Published in final edited form as: Nat Microbiol. 2018 Nov 19;4(1):71–77. doi: 10.1038/s41564-018-0283-7

Figure 1. Serum and mAb neutralization of WNV.

Figure 1.

(a) Dose-response neutralization curves of WNV RVPs against 13 WNV convalescent human serum samples representative of five independent experiments with similar results. Infectivity levels were normalized to those observed in the absence of antibody. Data points and error bars indicate the mean and range of duplicate infections, respectively.
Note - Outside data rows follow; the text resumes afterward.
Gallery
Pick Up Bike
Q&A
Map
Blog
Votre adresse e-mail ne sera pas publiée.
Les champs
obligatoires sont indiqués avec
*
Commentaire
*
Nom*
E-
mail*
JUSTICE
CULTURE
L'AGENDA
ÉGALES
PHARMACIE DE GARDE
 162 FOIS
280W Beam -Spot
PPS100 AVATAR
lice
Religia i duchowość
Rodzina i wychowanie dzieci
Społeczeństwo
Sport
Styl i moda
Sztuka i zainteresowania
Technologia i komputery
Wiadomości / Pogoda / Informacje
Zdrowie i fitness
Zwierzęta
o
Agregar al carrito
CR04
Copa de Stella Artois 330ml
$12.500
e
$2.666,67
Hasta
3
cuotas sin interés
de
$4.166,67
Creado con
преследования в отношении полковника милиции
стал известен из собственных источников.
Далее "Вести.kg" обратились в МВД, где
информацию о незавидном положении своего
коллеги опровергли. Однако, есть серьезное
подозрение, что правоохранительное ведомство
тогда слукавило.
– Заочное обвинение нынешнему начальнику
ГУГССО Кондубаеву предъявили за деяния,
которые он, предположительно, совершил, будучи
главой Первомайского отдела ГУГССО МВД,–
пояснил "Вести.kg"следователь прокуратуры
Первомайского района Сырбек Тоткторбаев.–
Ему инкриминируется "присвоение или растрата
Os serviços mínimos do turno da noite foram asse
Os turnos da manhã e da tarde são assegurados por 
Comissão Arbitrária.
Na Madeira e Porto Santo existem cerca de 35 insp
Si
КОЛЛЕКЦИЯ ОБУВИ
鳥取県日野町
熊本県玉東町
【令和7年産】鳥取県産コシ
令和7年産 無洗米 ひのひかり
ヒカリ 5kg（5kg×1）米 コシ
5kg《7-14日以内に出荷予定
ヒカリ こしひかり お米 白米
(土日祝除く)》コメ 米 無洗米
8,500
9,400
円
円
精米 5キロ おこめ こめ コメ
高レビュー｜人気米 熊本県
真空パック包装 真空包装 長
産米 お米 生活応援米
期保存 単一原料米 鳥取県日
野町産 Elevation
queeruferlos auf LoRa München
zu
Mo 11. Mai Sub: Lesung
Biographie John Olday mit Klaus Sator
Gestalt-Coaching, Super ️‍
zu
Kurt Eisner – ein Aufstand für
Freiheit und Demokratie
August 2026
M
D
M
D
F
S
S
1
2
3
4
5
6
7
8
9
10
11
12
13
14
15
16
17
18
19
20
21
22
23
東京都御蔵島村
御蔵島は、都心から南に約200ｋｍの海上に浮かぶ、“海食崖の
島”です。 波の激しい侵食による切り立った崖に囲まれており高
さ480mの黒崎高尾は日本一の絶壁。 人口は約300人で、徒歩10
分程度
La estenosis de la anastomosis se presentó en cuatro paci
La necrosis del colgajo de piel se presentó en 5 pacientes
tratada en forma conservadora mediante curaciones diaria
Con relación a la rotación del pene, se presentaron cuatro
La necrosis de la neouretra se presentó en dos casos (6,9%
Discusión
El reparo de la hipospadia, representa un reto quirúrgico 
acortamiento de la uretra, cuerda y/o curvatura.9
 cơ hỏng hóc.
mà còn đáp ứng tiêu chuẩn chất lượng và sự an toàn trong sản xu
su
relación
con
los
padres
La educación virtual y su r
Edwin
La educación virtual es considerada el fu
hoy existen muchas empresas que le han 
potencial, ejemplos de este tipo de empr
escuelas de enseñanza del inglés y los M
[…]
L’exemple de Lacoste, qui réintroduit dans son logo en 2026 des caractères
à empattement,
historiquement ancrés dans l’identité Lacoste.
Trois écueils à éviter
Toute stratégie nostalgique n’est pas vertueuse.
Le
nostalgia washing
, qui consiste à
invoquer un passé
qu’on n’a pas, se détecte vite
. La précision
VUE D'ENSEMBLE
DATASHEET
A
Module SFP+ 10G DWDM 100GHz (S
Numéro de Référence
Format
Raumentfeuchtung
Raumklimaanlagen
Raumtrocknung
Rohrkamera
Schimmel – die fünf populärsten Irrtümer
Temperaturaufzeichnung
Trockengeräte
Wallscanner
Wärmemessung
Reciprocal neutralization titers were obtained by non-linear regression analysis constrained at the bottom to no infection (zero). (b) Mean values of the reciprocal serum dilution required to inhibit infection by 50% (NT50) obtained from five experiments, as indicated by open circles. Error bars represent the standard error of the mean (SEM). The dotted horizontal line shows the lowest serum dilution tested. Dose-response neutralization curves of (c) WNV RVPs or (d) fully infectious WNV against mAbs isolated from donors 866, 865, and 870 are representative of at least three independent experiments (see panels e and f) with similar results. Data points and error bars indicate the mean and range of duplicate infections, respectively. Mean values of mAb concentration required to inhibit infectivity by 50% (IC50) for (e) WNV RVPs or (f) fully infectious WNV were calculated from 3 independent experiments for all mAbs except WNV-10, WNV-57, WNV-62, WNV-86, E16 in panel e (8 independent experiments), as indicated by open circles. Error bars represent SEM. Hashed bars indicate that neutralization was not observed at the highest mAb concentration tested (10 μg/mL). The donor from which mAbs were isolated is indicated below the x-axis in panels e and f. Murine mAb E16 was included as a control in panels e and f.